In 1974, Congress ordered a lockdown on all records kept by the Nixon White House, afraid that the outgoing president would try to wipe out the paper trail of his disastrous second term and chastened by the recent destruction of decades' worth of FBI files by the late director J. Edgar Hoover's loyal secretary. That order was expanded four years later into a law requiring that all presidents' papers -- everything from briefings to personal notes and everyday communications between the president, vice president, and their staffers -- be handed over to the National Archives twelve years after their terms ended for eventual public release. Ronald Reagan was the first chief executive to whom the Presidential Records Act applied, and his papers were due to be turned over to Carlin at the beginning of Bush's term.
Gonzales wanted Carlin to delay the release until June. His letter didn't say why, but Carlin agreed. Then in June, Carlin got another memo from Gonzales -- Bush's attorney now wanted until the end of August. Carlin agreed again. The extensions continued until November, when Bush issued an executive order: effective immediately, the release of presidential records would require the approval of both the sitting president and the president whose records were in question, rather than just the former. It was what open-government advocates would later describe as a two-key system: under Bush's rule, Nixon could have buried the Watergate tapes without explaining himself to anyone.

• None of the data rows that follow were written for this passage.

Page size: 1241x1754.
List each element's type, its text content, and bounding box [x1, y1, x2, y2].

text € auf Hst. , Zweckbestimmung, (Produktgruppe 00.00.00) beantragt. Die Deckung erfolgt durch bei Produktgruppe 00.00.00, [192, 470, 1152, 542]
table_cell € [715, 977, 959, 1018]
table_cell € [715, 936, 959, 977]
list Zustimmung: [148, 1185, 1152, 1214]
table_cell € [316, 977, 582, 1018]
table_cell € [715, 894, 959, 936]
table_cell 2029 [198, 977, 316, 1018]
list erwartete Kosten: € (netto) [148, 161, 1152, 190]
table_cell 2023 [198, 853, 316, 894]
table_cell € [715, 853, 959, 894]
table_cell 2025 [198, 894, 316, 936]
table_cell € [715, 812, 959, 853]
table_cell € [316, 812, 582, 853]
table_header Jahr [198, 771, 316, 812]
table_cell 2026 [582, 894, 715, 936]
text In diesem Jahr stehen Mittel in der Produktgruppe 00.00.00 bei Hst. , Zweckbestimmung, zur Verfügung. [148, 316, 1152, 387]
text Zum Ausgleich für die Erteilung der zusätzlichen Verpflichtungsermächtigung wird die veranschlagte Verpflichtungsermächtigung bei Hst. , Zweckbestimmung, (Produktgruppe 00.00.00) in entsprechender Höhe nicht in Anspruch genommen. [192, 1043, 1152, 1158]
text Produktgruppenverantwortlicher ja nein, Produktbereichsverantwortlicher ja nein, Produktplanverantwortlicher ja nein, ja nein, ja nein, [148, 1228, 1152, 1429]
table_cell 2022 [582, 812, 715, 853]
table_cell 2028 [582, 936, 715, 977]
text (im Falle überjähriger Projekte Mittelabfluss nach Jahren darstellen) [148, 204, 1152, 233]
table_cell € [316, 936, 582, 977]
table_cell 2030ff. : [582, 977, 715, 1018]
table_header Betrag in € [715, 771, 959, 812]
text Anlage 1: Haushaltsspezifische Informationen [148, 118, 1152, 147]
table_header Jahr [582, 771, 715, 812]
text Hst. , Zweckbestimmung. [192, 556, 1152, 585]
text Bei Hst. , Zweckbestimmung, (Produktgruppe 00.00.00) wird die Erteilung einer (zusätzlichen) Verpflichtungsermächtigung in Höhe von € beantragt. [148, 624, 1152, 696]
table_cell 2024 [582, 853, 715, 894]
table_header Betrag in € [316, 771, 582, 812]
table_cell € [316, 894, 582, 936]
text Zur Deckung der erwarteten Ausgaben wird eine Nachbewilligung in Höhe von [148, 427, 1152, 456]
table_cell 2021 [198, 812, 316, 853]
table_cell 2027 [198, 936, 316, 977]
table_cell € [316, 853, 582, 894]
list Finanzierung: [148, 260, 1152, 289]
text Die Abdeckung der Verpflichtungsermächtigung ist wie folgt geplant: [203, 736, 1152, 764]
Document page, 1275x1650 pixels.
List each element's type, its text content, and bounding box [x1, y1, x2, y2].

Bush's executive order had little to do with any concerns of Reagan himself, whose estate has since shared his papers enthusiastically. Some administration critics theorized at the time that Bush was trying to shield from scrutiny his father's vice presidential records, which were among the Reagan White House documents -- but ultimately it wasn't really about George H. W. Bush, either. It was about the new president and vice president, and the kind of government they intended to run. Bill Clinton's White House had been relatively obliging in matters of secrecy, handing over millions of pages of documents -- down to the White House Christmas card list -- when Congress demanded them. Things would be different under Bush. "I think they thought Clinton was too open, had caved in to Congress too much," Carlin says. "It was a different philosophy."